***** RECORDS FOR THIS EXERCISE
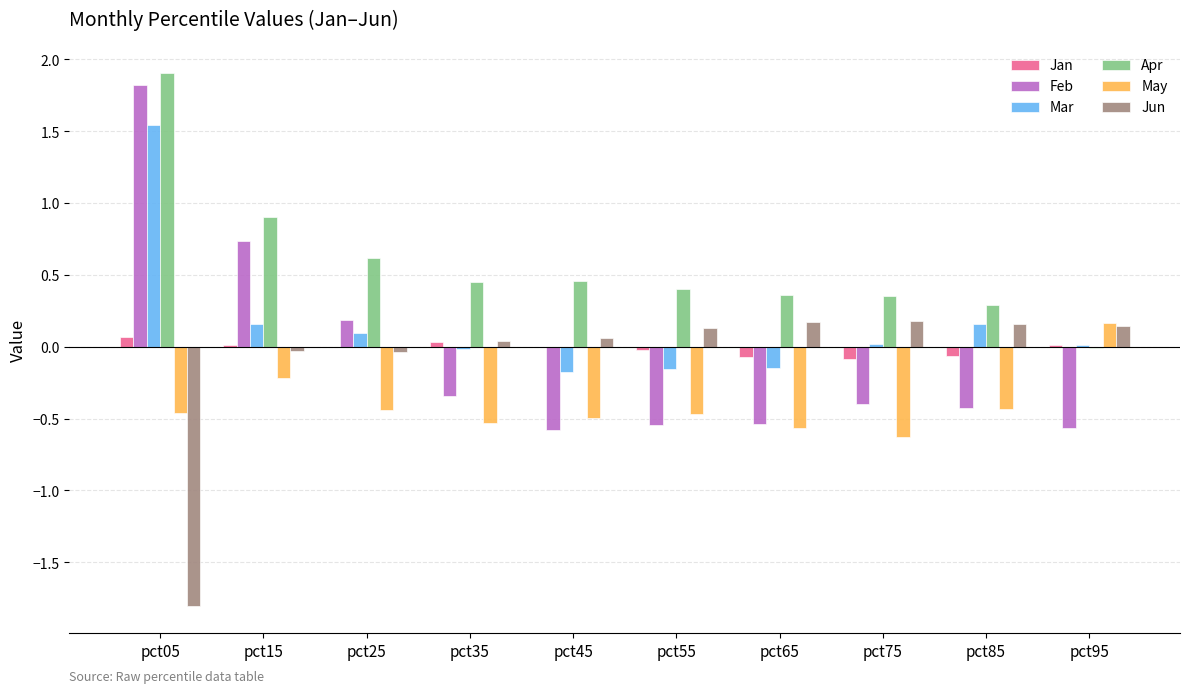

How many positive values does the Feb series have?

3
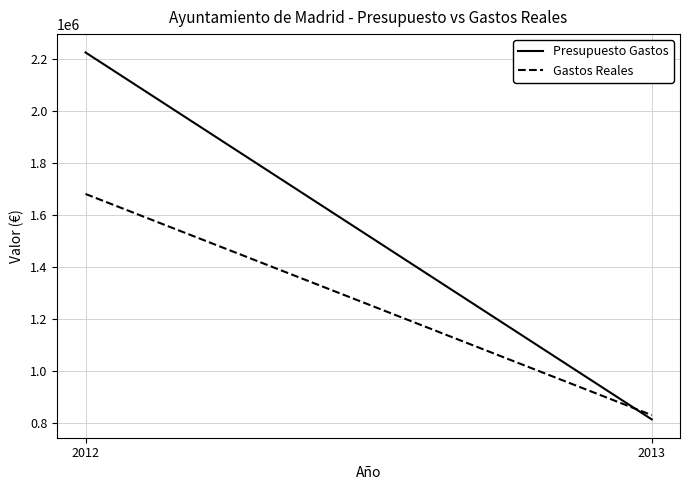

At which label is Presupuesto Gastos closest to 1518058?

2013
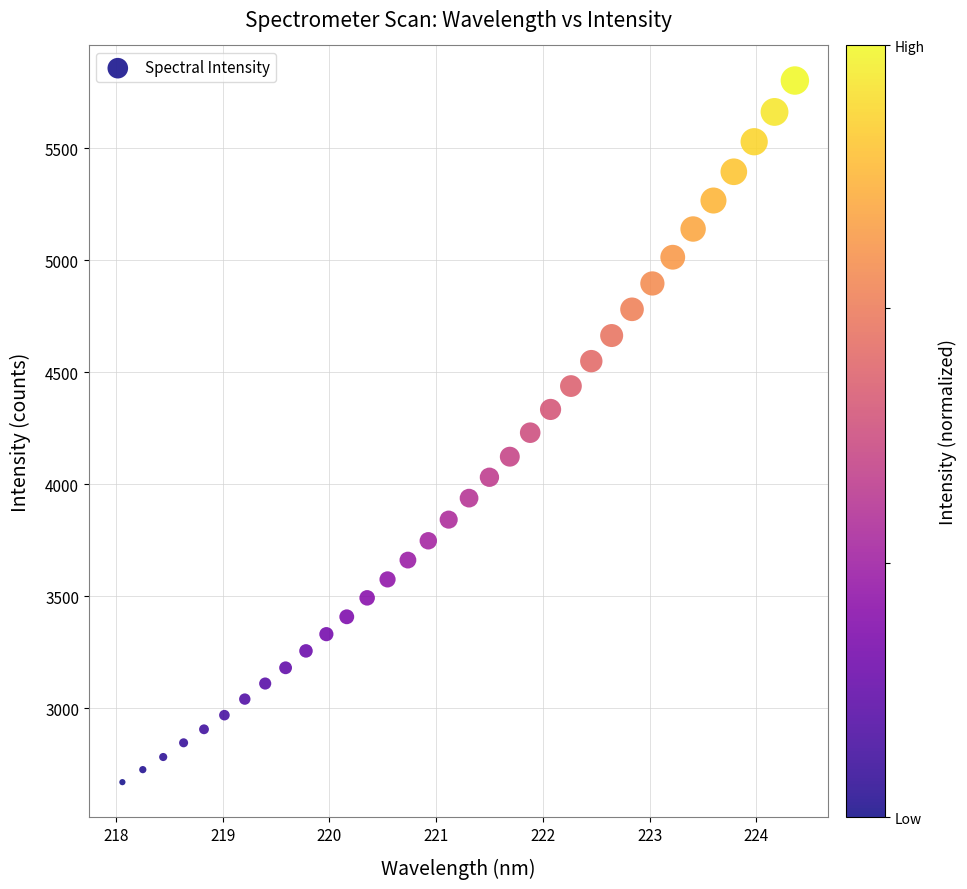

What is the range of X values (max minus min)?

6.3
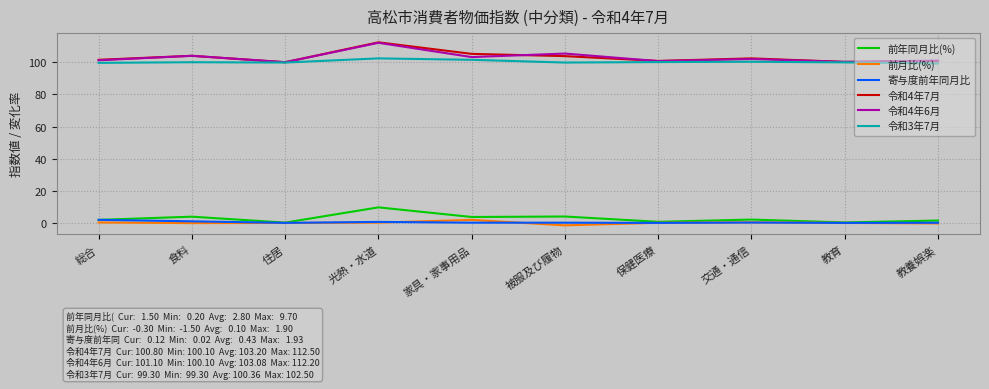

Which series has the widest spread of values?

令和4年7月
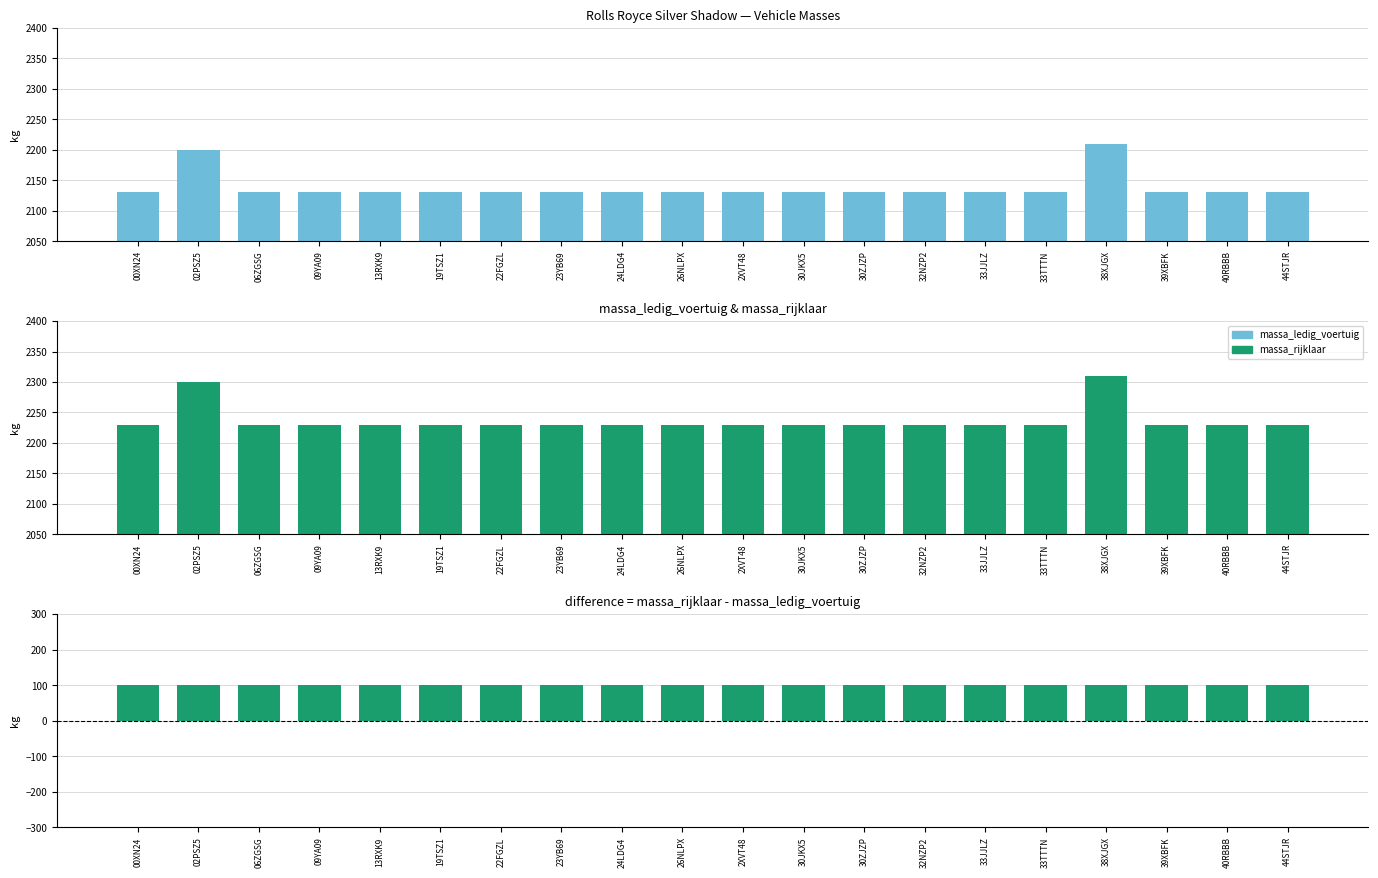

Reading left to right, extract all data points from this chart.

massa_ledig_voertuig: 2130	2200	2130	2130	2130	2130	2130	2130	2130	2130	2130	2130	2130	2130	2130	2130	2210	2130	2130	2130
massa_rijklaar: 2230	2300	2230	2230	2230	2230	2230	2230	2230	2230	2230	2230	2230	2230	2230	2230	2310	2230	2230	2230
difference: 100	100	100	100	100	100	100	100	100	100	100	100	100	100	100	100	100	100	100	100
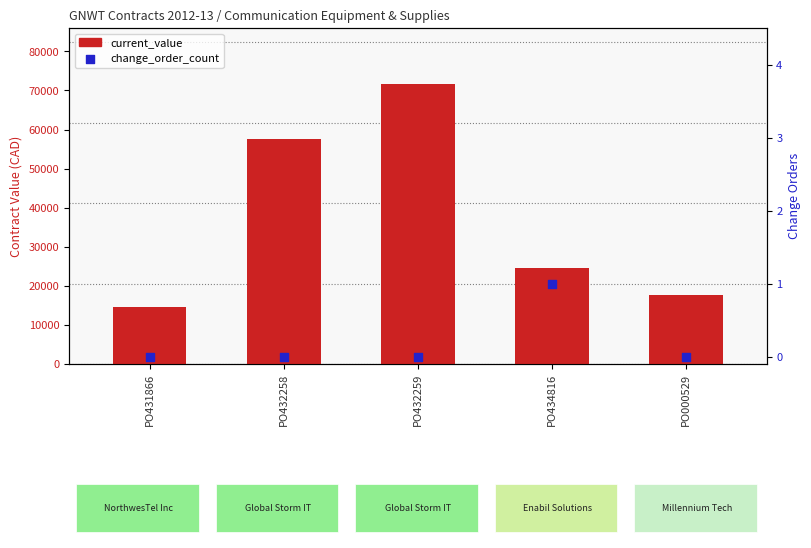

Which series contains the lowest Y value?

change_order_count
**********
> WHAT YOU ARE ASKED TO DO: Put every item above into a JSON list of strings, one string per line, with blank lines dropped. Leave the picture placeholders out of the list.

> TASK SOLUTION:
[
  "How many positive values does the Feb series have?",
  "3",
  "At which label is Presupuesto Gastos closest to 1518058?",
  "2013",
  "What is the range of X values (max minus min)?",
  "6.3",
  "Which series has the widest spread of values?",
  "令和4年7月",
  "Reading left to right, extract all data points from this chart.",
  "massa_ledig_voertuig: 2130\t2200\t2130\t2130\t2130\t2130\t2130\t2130\t2130\t2130\t2130\t2130\t2130\t2130\t2130\t2130\t2210\t2130\t2130\t2130",
  "massa_rijklaar: 2230\t2300\t2230\t2230\t2230\t2230\t2230\t2230\t2230\t2230\t2230\t2230\t2230\t2230\t2230\t2230\t2310\t2230\t2230\t2230",
  "difference: 100\t100\t100\t100\t100\t100\t100\t100\t100\t100\t100\t100\t100\t100\t100\t100\t100\t100\t100\t100",
  "Which series contains the lowest Y value?",
  "change_order_count"
]